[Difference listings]

*****

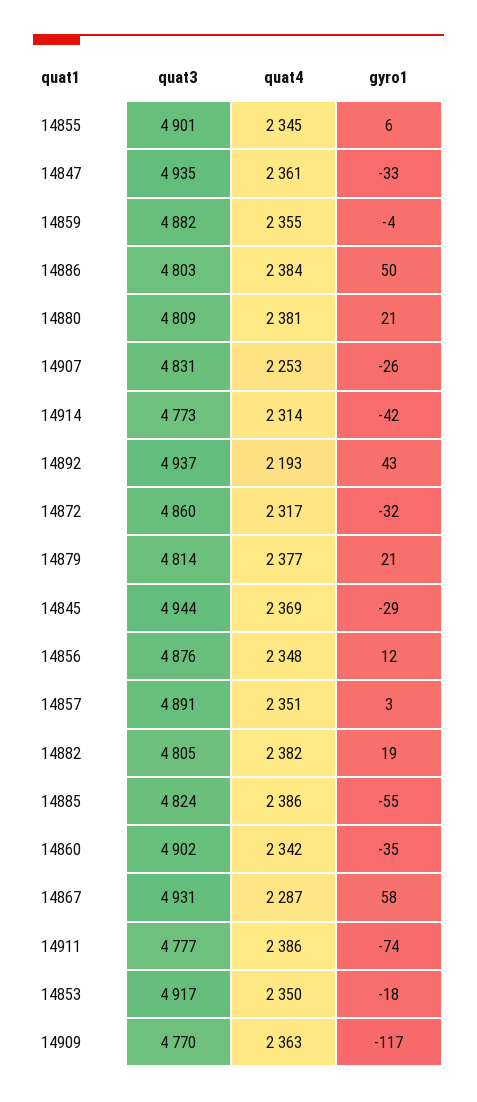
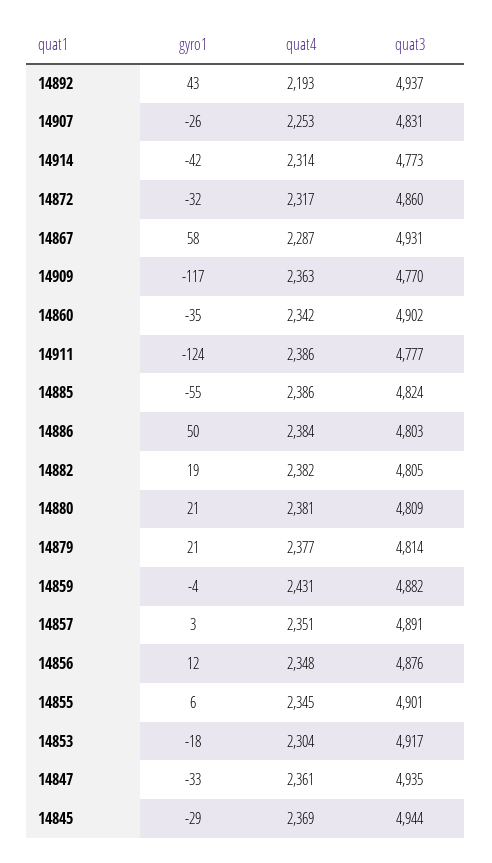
quat4, 14859: 2355 -> 2431
gyro1, 14911: -74 -> -124
quat4, 14853: 2350 -> 2304

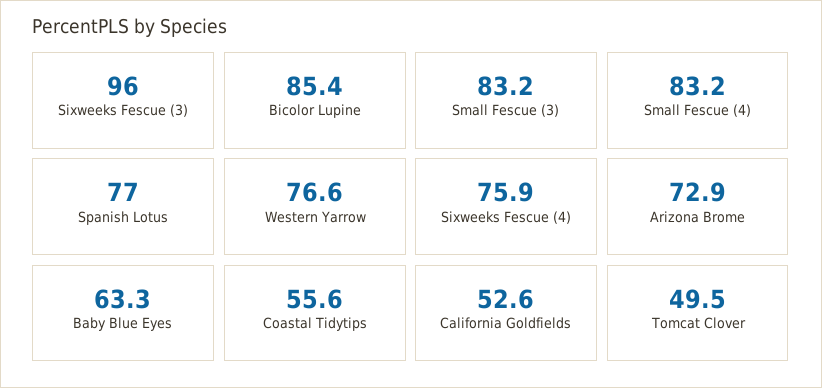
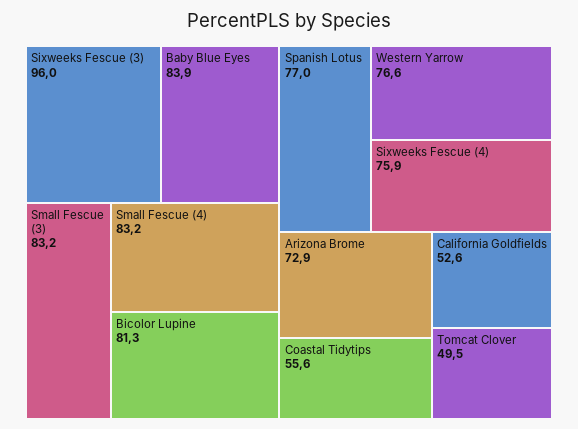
Bicolor Lupine: 85.4 -> 81.3
Baby Blue Eyes: 63.3 -> 83.9

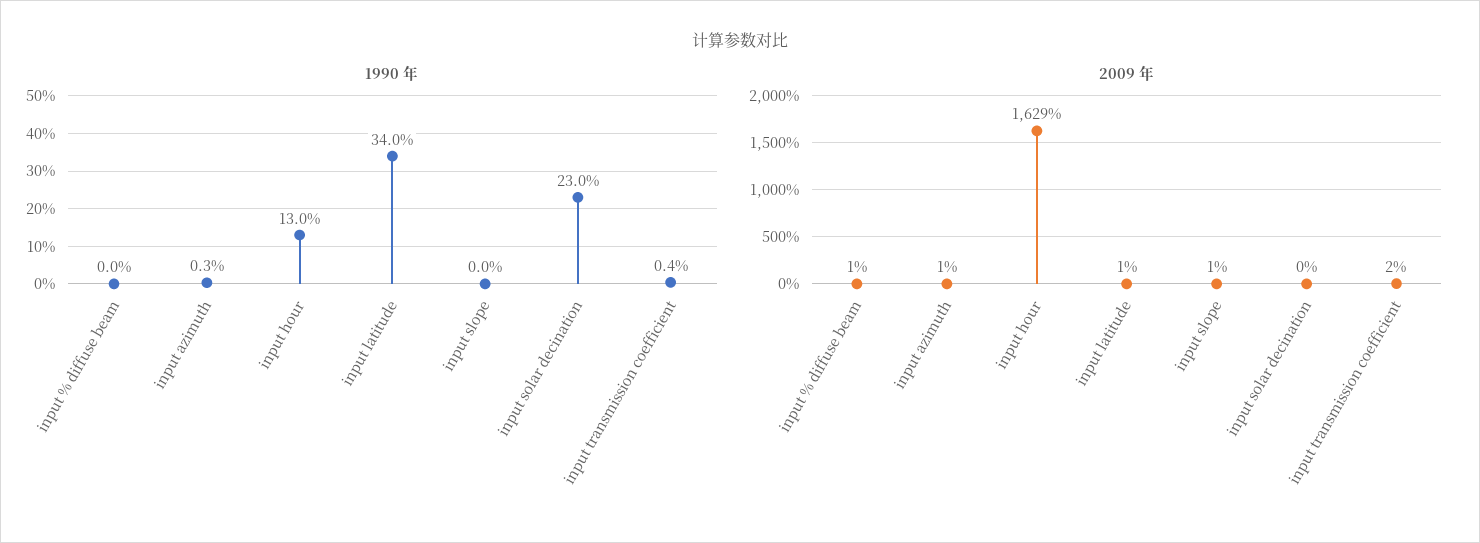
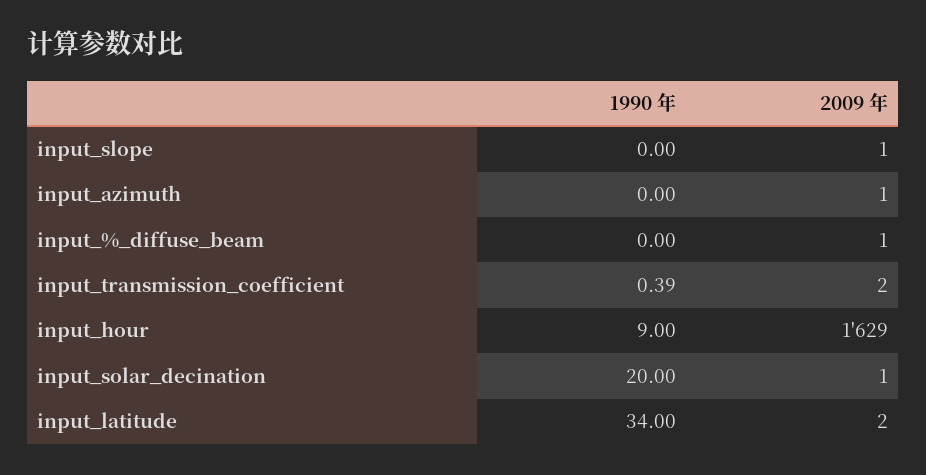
1990 年, input azimuth: 0.3 -> 0
1990 年, input hour: 13 -> 9
1990 年, input solar decination: 23 -> 20
2009 年, input latitude: 1 -> 2
2009 年, input solar decination: 0 -> 1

*****

→ **Request**:
One number answers this exercise: the count of lines above in which the word "decination" appears.

→ **Answer section**:
2